Of course, one of the big issues that Ron Paul has continued to hammer away on is the issue of the Fed.  He wrote a book called “End the Fed”.  His supporters have a basic enough understanding of monetary policy.  They understand that overall price inflation is caused by monetary inflation, which is caused by the Fed.  They can explain to others that it is Fed policies that cause higher prices at the grocery store and gas station.  While some may not believe it right away, more people will be searching for answers if overall prices start going up like they did in the late 1970’s, at a 10 to 20 percent annual rate.

Ron Paul supporters are a big enough group now that they can be a check on Bernanke and the Fed.

3) The Internet

The number three reason goes hand-in-hand with number two.  Open information and communication is the enemy of big government and central bankers.  This is why big government relies on propaganda.  They need the consent of at least the majority of the people, if not more.

The internet spreads information.  Ron Paul supporters on the internet really spread information.

Imagine a scenario where prices start going up at more than 10% per year.  Imagine grocery bills going up at 20% per year.  Now imagine someone with 300 Facebook “friends” complaining about their high grocery bill on Facebook.  Out of 300 people, there will probably be at least one Ron Paul supporter.  Now that Ron Paul supporter can post a message, or maybe even a video.  It could be a two minute cartoon video.  It would briefly explain that a general rise in prices is because there is more money chasing goods and services.  The only way there can be more money (aside from fractional reserve banking) is because the Fed is creating more money.

If this Ron Paul supporter had posted this on Facebook before, it might not have gotten much attention. But when people really start feeling the pinch, they may pay attention.  The person complaining on Facebook also has 300 friends who will see the response.

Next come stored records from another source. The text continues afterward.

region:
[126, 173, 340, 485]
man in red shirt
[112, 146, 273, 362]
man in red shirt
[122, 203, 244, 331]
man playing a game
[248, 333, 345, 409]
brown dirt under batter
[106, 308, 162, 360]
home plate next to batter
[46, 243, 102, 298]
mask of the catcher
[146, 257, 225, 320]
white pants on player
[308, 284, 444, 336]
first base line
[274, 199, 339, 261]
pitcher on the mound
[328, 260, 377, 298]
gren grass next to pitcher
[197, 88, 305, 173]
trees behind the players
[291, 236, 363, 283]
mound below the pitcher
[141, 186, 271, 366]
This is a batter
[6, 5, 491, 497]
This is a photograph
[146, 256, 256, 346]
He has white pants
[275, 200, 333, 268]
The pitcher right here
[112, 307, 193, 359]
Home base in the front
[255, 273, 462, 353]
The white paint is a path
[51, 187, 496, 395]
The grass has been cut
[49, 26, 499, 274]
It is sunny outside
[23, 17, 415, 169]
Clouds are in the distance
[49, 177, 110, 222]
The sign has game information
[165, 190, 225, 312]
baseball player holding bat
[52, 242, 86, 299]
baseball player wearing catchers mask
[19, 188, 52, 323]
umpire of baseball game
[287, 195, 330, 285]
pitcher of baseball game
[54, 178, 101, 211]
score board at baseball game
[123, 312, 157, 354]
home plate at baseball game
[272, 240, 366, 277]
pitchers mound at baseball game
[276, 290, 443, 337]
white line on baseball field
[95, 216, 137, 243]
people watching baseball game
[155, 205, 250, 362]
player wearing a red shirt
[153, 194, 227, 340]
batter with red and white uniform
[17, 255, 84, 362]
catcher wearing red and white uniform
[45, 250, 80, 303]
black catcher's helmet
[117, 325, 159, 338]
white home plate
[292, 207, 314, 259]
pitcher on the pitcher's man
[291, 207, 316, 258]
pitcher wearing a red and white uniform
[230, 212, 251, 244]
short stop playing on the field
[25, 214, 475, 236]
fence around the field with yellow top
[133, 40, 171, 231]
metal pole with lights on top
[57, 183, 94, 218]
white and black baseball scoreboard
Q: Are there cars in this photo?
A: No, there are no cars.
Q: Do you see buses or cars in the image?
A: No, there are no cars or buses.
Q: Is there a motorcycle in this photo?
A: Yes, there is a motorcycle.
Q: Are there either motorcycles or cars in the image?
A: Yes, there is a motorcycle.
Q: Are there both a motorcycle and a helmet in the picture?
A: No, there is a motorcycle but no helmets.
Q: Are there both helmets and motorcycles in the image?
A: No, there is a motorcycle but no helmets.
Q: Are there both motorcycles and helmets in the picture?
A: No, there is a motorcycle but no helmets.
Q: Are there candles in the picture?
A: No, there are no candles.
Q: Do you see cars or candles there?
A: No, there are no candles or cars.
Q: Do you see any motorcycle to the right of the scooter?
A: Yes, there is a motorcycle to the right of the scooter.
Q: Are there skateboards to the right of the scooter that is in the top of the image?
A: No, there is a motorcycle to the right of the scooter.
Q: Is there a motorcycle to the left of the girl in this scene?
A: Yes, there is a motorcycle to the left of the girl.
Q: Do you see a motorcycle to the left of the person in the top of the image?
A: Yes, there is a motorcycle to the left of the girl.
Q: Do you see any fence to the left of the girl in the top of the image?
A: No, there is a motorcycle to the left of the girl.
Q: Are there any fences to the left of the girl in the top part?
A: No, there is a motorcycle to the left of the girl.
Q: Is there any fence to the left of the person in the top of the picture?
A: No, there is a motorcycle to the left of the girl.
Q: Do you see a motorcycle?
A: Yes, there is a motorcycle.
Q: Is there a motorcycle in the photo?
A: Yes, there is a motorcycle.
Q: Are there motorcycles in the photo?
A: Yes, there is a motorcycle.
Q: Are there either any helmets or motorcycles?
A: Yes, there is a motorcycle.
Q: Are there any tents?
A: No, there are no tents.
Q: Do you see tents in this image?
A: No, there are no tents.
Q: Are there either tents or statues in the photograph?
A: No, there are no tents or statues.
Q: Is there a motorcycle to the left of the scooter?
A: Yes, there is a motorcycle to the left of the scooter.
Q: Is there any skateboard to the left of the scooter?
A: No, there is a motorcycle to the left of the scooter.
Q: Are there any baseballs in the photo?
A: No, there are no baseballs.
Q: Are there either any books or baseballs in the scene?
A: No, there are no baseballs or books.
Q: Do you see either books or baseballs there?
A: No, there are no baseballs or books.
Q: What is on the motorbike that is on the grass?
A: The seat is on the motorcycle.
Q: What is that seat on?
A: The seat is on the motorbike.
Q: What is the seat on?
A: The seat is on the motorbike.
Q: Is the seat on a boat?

Now extrapolate these results over millions of people.  If we all of a sudden have tens of millions of people who understand that general price inflation over time has to be caused by the Fed, then the Fed cannot get away with it.  It will have to stop creating new money or risk a complete revolt by the populace.

In conclusion, while hyperinflation is possible in the U.S., I don’t think it is likely.  I think high price inflation of 10 to 20 percent is somewhat likely.  The Fed cannot get away with things like it could in the past.  If you disagree with me and think hyperinflation is likely, then I hope you are making plans to get out of dodge.

2 thoughts on “3 Reasons Why Hyperinflation is Unlikely”

  1. Money printing can cause inflation, but hyperinflation is a different animal. Hyperinflation is when you have a total collapse in confidence in the sovereign currency to the point where it begins sharply depreciating in value within days, if not hours of being printed. Reinhardt and Rogoff in their seminal work “This Time Is Different: Eight Centuries of Financial Folly” define hyperinflation as an inflation rate of 40% or higher per month.

    In general I concur that hyperinflation is so unlikely that it is not something I am worried about, though for slightly different reasons. The complete collapse in confidence in the sovereign currency needed for a hyperinflation has historically required some catalyst beyond mere recklessness with the national printing press. If you look at historic hyperinflation dating from 1900 (the phenomenon was exceedingly rare prior to that period) every example that I am aware of had one or more of the following elements…

    1. A ceding of monetary sovereignty (usually in the form of foreign denominated debt, a currency peg, etc).
    2. Major war or civil war.
    3. Regime change or revolution.
    4. A general collapse in effective government i.e. a “failed state.”

    None of these conditions appear to be on the horizon. Could that change? Yes. The future is unpredictable, which is one of the reasons I am a huge fan of the late Harry Browne’s Permanent Portfolio (4×25%). But the excesses of the Federal Reserve will not spark a hyperinflation. That would require an extraordinary or even catastrophic event.